Manchester United’s New Trafford Haunted by Old Legal Obstacles
- Abdulaziz Almeshari

- Sep 29, 2025
- 2 min read
On the 9th of March, when Manchester United hosted Arsenal at Old Trafford, thousands of supporters filled Warwick Road in protest against years of boardroom mismanagement and the Glazer family’s ownership. Chants of “sell the club” reflected frustration with the post-Ferguson era, marked by managerial churn and limited success.
Days later, co-owner Sir Jim Ratcliffe unveiled designs for a proposed “Wembley of the North”: a 100,000-seater stadium to replace Old Trafford. Ambitious as it sounds, the project now faces its real test: England’s planning and property law.
For Ratcliffe & Co, such ambition must pass through the Town and Country Planning Act 1990, where the Trafford Council will need to vote on whether a 100,000-seater stadium can replace the revered Old Trafford.
However, that process is likely to be lengthy, as it requires public consultation, which Manchester United is currently undertaking, as well as a formal Environmental Impact Assessment under the 2017 regulations.
To satisfy these requirements, the club would need to provide evidence to the council on traffic, noise, and the impact on the surrounding community, allowing anyone with a reasonable objection to be heard.
If the procedures are challenged by the club due to mishandling by the council, the club may seek judicial review, but only within a strict six-week window. Applying this to the current situation, it appears that the biggest obstacle in the current and short-term future is not engineering but ensuring compliance with planning law.
Even if the above does go in Manchester United’s favour, the club still faces more legal challenges regarding land ownership. Since the club wants the new stadium to be built adjacent to the current stadium, rather than in its place, it would need to acquire additional land to realise such plans. Manchester United owns some surrounding land, but not every parcel needed for the project, such as the nearby rail-freight site.

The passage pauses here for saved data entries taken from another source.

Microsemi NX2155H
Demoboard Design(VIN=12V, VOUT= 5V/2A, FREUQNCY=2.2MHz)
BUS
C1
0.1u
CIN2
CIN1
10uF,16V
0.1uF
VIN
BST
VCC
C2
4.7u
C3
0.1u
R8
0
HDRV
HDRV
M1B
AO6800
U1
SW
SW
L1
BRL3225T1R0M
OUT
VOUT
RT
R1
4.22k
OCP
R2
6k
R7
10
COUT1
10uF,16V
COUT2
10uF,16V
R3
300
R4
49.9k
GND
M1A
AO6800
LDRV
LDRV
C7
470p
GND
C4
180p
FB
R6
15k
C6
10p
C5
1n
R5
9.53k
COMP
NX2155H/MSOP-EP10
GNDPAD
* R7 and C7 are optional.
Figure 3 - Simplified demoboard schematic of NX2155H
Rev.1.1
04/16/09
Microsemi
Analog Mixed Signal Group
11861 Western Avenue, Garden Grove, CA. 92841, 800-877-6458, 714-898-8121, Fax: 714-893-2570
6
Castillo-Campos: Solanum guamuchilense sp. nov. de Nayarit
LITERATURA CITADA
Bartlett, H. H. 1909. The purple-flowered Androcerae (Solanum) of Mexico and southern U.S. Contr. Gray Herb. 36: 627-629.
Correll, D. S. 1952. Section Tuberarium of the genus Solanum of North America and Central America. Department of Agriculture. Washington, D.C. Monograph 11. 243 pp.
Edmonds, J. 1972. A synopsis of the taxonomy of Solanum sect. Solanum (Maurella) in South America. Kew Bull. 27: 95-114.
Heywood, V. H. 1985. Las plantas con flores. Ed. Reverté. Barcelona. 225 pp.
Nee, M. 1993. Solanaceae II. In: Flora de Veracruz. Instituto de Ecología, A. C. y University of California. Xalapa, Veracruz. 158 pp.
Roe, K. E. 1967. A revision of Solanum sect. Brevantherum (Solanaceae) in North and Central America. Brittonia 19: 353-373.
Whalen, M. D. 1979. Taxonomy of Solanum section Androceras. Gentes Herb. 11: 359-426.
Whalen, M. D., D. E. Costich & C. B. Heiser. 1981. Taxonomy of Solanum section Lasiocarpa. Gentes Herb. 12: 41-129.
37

There is some tension in this matter, as a wide valuation gap exists between the club and the landowner. If negotiations collapse, Trafford Council could resort to a Compulsory Purchase Order under section 226 of the 1990 Act; however, that will require them to prove that the project enables redevelopment and is in the public’s best interest, followed by a confirmation from the Secretary of State for Levelling Up, Housing and Communities. Even then, affected parties could still challenge the order at inquiry or in court, bringing further uncertainty.
Therefore, Manchester United may advertise a “Wembley of the North”, but the decisive battles will be fought not on the pitch, but in council chambers and courtrooms. Planning permission and land acquisition lay the ground for the real matchups.
From a law student’s perspective, this illustrates how ordinary principles of planning and property law can shape one of football’s grandest ambitions.